◆ SOURCE DOCUMENT:
Question

Given \( y = \frac{1}{1 + \tan x} \), find \( f^{-1}(x) \), where \( 0<x<\frac{\pi}{2} \).

Hint:

To find the inverse of a function involving trigonometric functions, solve the equation for \( x \), then apply the inverse function.

Answer 1

Step 1: Express \( y \) in terms of \( x \).
We are given the equation: \[ y = \frac{1}{1 + \tan x} \] To find the inverse, we first solve for \( x \) in terms of \( y \).
Step 2: Rearrange the equation to isolate \( \tan x \).
Multiply both sides by \( 1 + \tan x \): \[ y(1 + \tan x) = 1 \] \[ y + y \tan x = 1 \] Now, subtract \( y \) from both sides: \[ y \tan x = 1 - y \] Finally, divide by \( y \) to solve for \( \tan x \): \[ \tan x = \frac{1 - y}{y} \]
Step 3: Take the inverse tangent to find \( x \).
Now, apply the inverse tangent to both sides: \[ x = \tan^{-1} \left( \frac{1 - y}{y} \right) \]
Step 4: Conclusion.
Thus, the inverse function is: \[ f^{-1}(x) = \tan^{-1} \left( \frac{1 - x}{x} \right) \]

◆ EXTRACTED RECORDS:

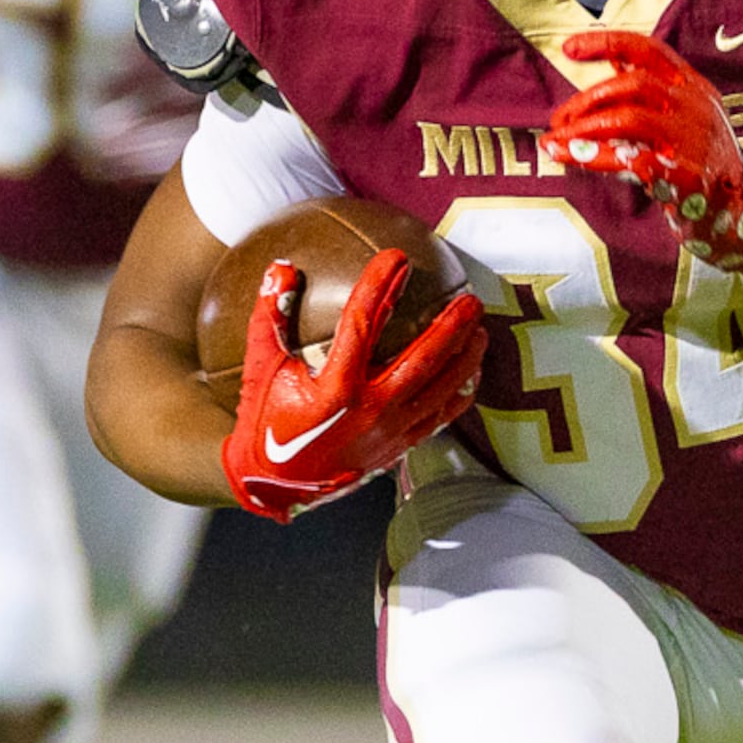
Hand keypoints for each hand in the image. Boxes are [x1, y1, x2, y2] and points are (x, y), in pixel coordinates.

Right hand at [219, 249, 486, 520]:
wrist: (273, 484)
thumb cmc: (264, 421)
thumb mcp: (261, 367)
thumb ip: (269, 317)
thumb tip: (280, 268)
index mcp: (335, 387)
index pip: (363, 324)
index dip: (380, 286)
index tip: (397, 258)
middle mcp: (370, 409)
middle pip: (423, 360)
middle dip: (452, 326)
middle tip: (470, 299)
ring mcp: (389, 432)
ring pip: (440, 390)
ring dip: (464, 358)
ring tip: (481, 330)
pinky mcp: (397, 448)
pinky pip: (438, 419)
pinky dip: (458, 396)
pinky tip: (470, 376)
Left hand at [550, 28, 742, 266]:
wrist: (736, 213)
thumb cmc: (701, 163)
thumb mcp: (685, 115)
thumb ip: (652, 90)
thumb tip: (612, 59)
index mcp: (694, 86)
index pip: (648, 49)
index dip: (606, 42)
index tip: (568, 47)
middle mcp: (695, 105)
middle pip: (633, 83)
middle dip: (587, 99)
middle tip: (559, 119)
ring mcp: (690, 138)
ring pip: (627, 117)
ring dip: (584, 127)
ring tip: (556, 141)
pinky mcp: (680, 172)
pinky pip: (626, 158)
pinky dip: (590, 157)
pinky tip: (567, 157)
* * *
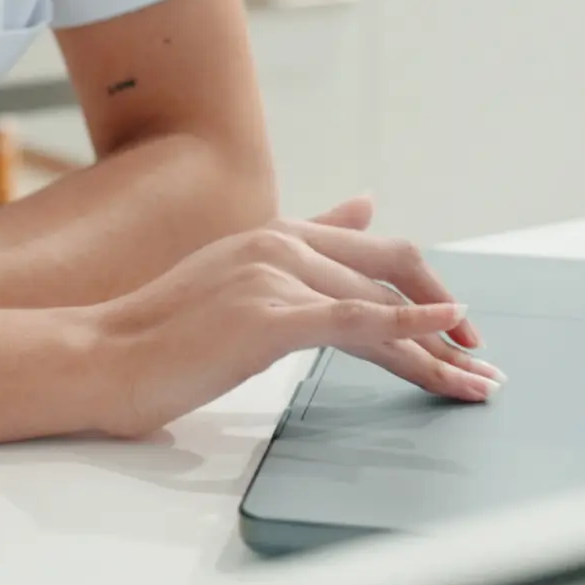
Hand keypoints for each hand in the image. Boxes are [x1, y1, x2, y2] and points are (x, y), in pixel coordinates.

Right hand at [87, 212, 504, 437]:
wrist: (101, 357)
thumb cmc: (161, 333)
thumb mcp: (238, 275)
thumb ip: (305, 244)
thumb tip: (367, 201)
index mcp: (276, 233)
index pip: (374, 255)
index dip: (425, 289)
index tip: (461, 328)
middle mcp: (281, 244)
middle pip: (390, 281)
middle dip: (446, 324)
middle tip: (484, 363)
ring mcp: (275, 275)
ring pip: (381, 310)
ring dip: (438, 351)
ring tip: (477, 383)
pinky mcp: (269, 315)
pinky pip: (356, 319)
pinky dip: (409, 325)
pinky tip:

◆ PROBLEMS TO SOLVE:
[1] In the inverse-function problem, what is applied to both sides in Step 3?
[2] Update the inverse-function problem: write it again from "To find the inverse of" to "terms of \( x \).", replacing "trigonometric functions" with "circular functions".

◆ RESPONSES TO THE EXERCISE:
[1] The inverse tangent.

[2]
To find the inverse of a function involving circular functions, solve the equation for \( x \), then apply the inverse function.

Answer 1

Step 1: Express \( y \) in terms of \( x \).